Absolutism
- senaspeaks
- Aug 31
- 3 min read
Einstein @Tea Kadai
What’s Einstein doing in a tea kadai(shop)? Well, Relativity needs caffeine too. The shop was run by a Nair regent, who swore his ancestors had climbed Everest and setup a tea shop, long before Tenzing decided to be a hilarious zealot. Even the climbers need some energy.
Einstein eyed him and asked: “Are you alive?”. “Oh yes, absolutely,” said the Nair.
“Could be livelier if more customers came, but still alive.”
“What are you doing?” pressed Einstein. “Standing in one place all day, like a tree”, Nair brought some reality to the conversation.
“Stationary?” Einstein chuckled. “My friend, the Earth is spinning at 1,000 miles per hour, orbiting the Sun at 67,000, while the Sun itself races through the galaxy. Nothing is stationary.”
The Nair shrugged: “Endha saare(What Sir)… as long as the crops don’t run away from the field, harvest should be fine.”
Einstein sipped his tea. The Nair thought to himself: How do people drink tea at these speeds? And what will happen to my business if this fellow scares off my customers with physics.

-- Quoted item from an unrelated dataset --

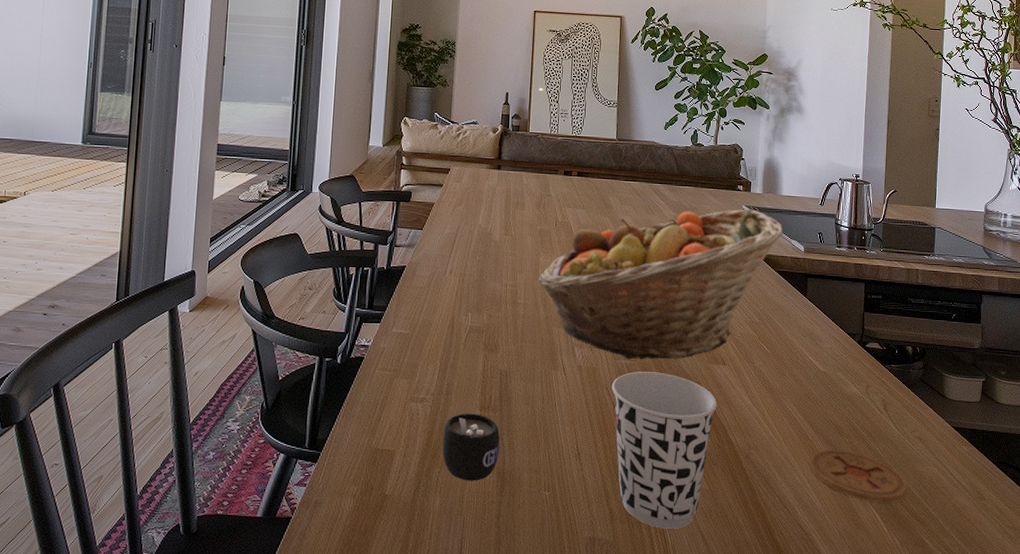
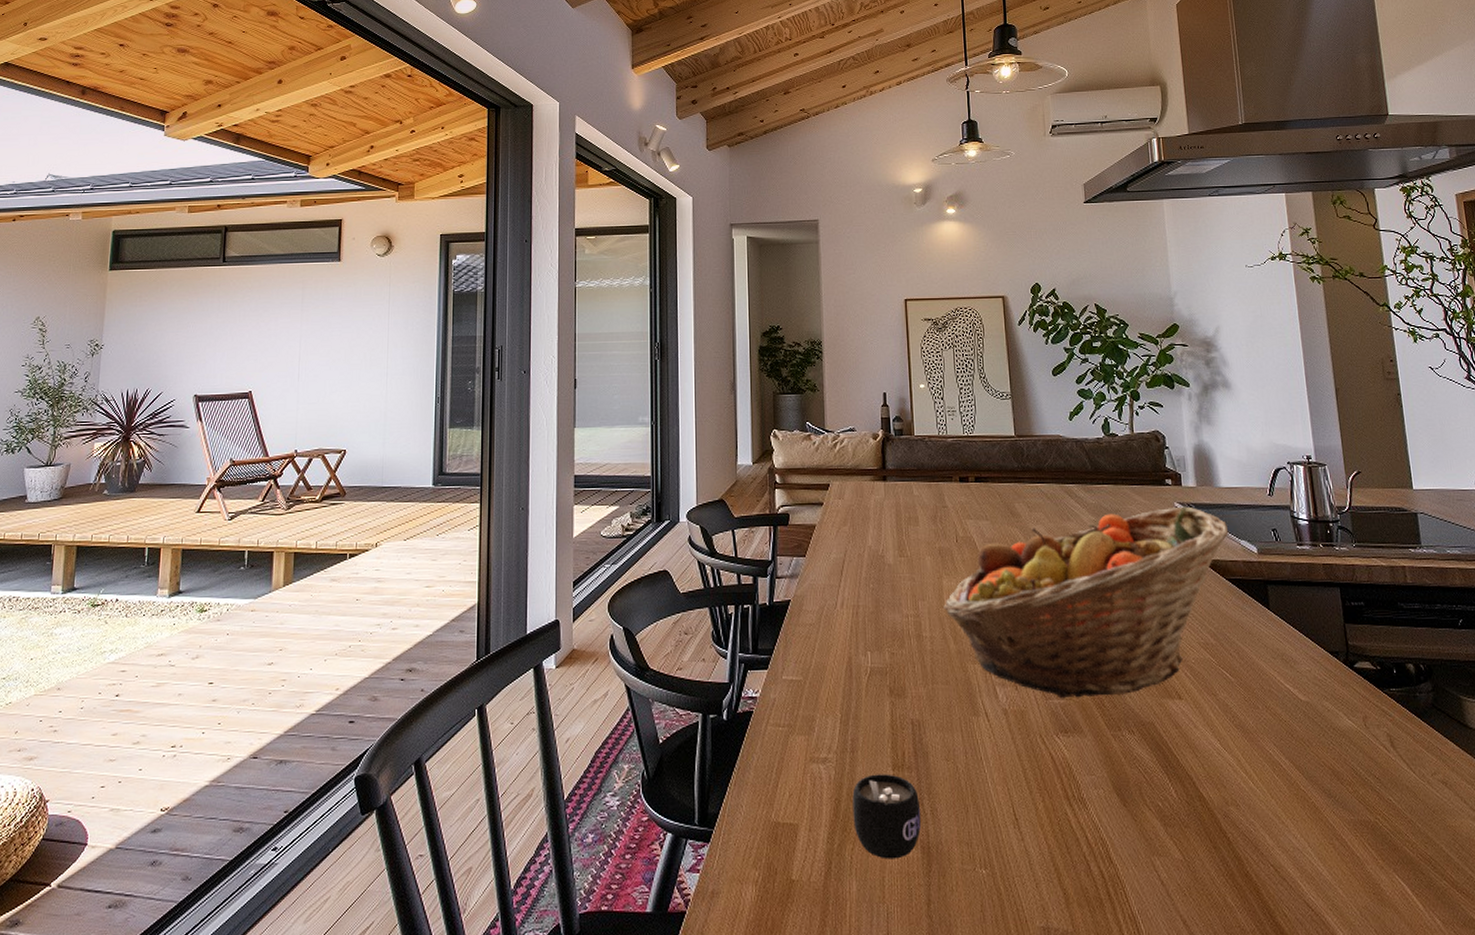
cup: present [612,372,717,529] -> none [1046,712,1179,913]
coaster: present [809,450,908,503] -> none [1306,802,1441,870]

The plot thickens: Absolute Nair vs. Relative Einstein.
Who Cares? Not the Relatives
Einstein leaned back on the bench. “You see, everyone worries about absolute numbers. But really, who cares? Whether the galaxy spins at 490,000 miles per hour or 500,000, you know it’s faster than your scooter. Isn’t that what matters?”
He smiled wryly. “For centuries, people were convinced the Sun revolved around the Earth. Absolute belief. Then one observation, and the ‘absolute’ vanished. That’s what absolutes do — they vanish the moment you look closer.”
The Nair poured another cup. “True, saar. Look at a tiger — it doesn’t dream of the perfect sambhar deer meal with extra masala. It eats what it finds. But people? They want the perfect job, the perfect marriage, the perfect death, and maybe even a perfect afterlife. Always hunting for a cosmic full-meals combo with unlimited pleasure of torturing others.”
Einstein tapped his tumbler. “Humans invent theories, then worship them as though they were carved into the cosmos. Forgetting, of course, that they made them up in the first place.”
To Err is Human
The television in the corner flickered: a monkey-cap clad Tamilian shivering at 25°C, watching a bikini-clad Norwegian at the exact same number. The Nair frowned. “What’s he puzzled about, saar?”
Einstein smiled: “Temperature, maybe. Or maybe he’s just wondering if that bikini is enough for the weather.”
The Nair laughed: “To err is human — and the Tamils need their own quota.”
Einstein raised an eyebrow. “And what would Jesus say here?”
The Nair grinned: “Simble, saar. The one who is not a sin(ner) can throw the stone. Even the Son of God trimmed his absolutes.”
Einstein leaned back. “Exactly. It’s not whether the Norwegian is hot or not, Nair. The missing -er is where humans trip. Light may be fast(er), but not fast enough. The moment you forget the -er — hotter, colder, spicier, milder — you turn a relative truth into an absolute. And absolutes… well, they burn faster than chili in a foreigner’s mouth.”
Ideas and Ideologies
The Nair tried his best Einstein impression. “Saar, ideas are like fresh tea — steaming, alive. You sip, you think, you improvise.”
Einstein grinned. “And ideologies?”
The Nair smirked: “Reheated tea. Bitter, overboiled, but everyone’s forced to drink it because the leader said so.”
Einstein chuckled. “Exactly. Ideas dance. Ideologies march. And when marching starts, thinking stops.”
The Nair twirled his ladle like a gavel. “Ideas are like Premam — new love at every stage. Ideologies are like my tea counter — no options, just drink what I serve.”
Einstein laughed into his steel tumbler. “And unlike relativity, that one isn’t a theory, Nair — it’s an Absolute.”